Sound judgment and good business sense are valuable assets in an industry that is far from being an art.
— Independent Theatre Owners Association

== Response ==
Articles appeared in many US newspapers chronicling the uproar in Hollywood after the association published the ad. Time magazine later that May published responses from some of the stars:

But a few of the stars themselves had ready answers. Actress Hepburn last week terminated the RKO Radio contract that had brought her from $75,000 to $100,000 a picture and was considering five better offers "They say I'm a has-been," scoffed she. "If I weren't laughing so hard, I might cry." Joan Crawford had just signed a new five-year contract with Metro-Goldwyn-Mayer at a figure reported to be $1,500,000. "Box-office poison?" chirruped Actress Crawford.
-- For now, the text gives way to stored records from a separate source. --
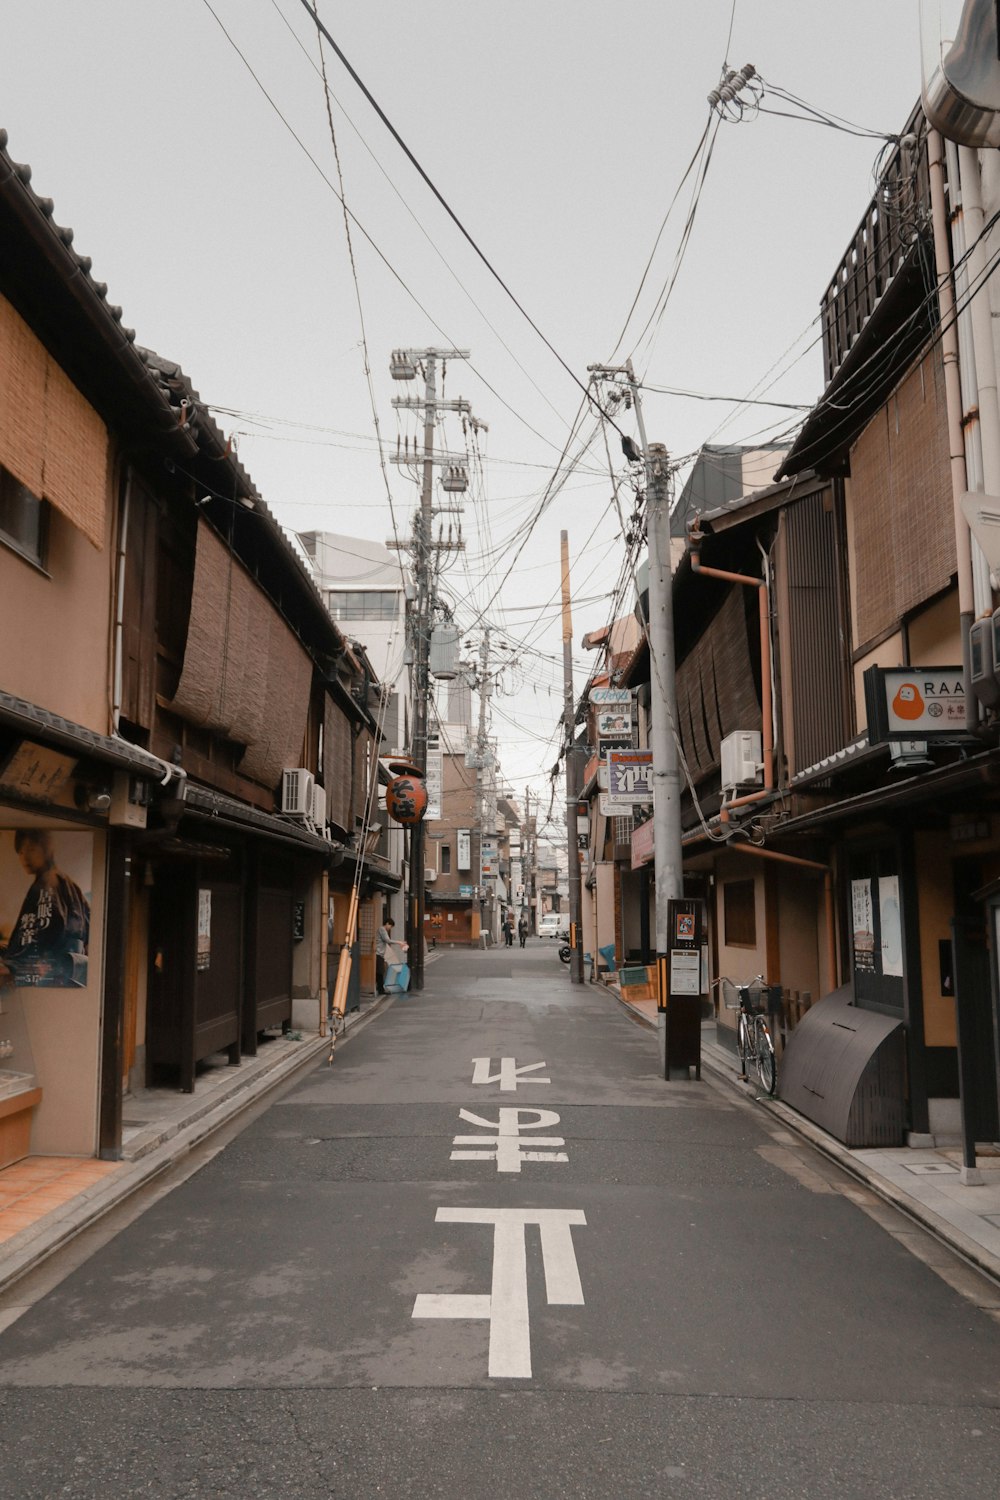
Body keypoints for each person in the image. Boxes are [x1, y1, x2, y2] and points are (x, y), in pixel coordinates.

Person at [0, 830, 90, 988]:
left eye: (31, 849)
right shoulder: (68, 883)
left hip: (51, 974)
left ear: (47, 847)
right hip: (68, 975)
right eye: (20, 852)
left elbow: (46, 933)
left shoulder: (47, 883)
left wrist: (12, 964)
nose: (25, 857)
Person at [375, 915, 395, 994]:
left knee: (380, 971)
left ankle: (380, 988)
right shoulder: (382, 929)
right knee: (380, 971)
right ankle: (380, 989)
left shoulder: (382, 930)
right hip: (378, 953)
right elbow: (387, 940)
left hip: (380, 953)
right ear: (387, 923)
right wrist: (399, 942)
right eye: (390, 926)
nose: (390, 928)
In Boston, maligned Mae West was breakfasting in bed. "Why. the independent theatre owners call me the mortgage-lifter." she burbled. "When business is bad they just re-run one of my pictures. ... The box-office business in the entire industry has dropped off 30%. ... The only picture to make real money was Snow White and the Seven Dwarfs, and that would have made twice as much if they'd had me play Snow White."

Louella Parsons included a mention of the Brandt ad in her 1938 New Year's Eve summation of the year in entertainment. When Hepburn's The Philadelphia Story opened at Radio City Music Hall to large crowds in December 1940, Brandt sent a telegram to Katharine Hepburn that stated "Come on back, Katie. All is forgiven."

Harry Brandt made other public demands of film studios.

==Legacy==
The term "box office poison" continues in use in magazine articles and opinion pieces. Over the years, several more "Box Office Poison" lists have been submitted in newspapers, in magazines, or more recently, online. In 1949, Mary Armitage's Film Close-Ups newspaper labeled many stars as "poison" at the box office, among them Sylvia Sidney, James Cagney, Henry Fonda, Ingrid Bergman, Jennifer Jones, John Hodiak, and two actresses that in 1938 were said to have "deserved" their salaries, Bette Davis and Shirley Temple. A BBC article about Hepburn and The Philadelphia Story, written in 2021, still refers to her being labeled in 1938 by Brandt as "box office poison". Brandt's 1972 obituary in The New York Times did not mention his involvement in the creation of the term.

Music artist Snax has been producing under the moniker Box Office Poison since 2015. The musical genre is house and disco/pop produced by Snax and features guest vocalists.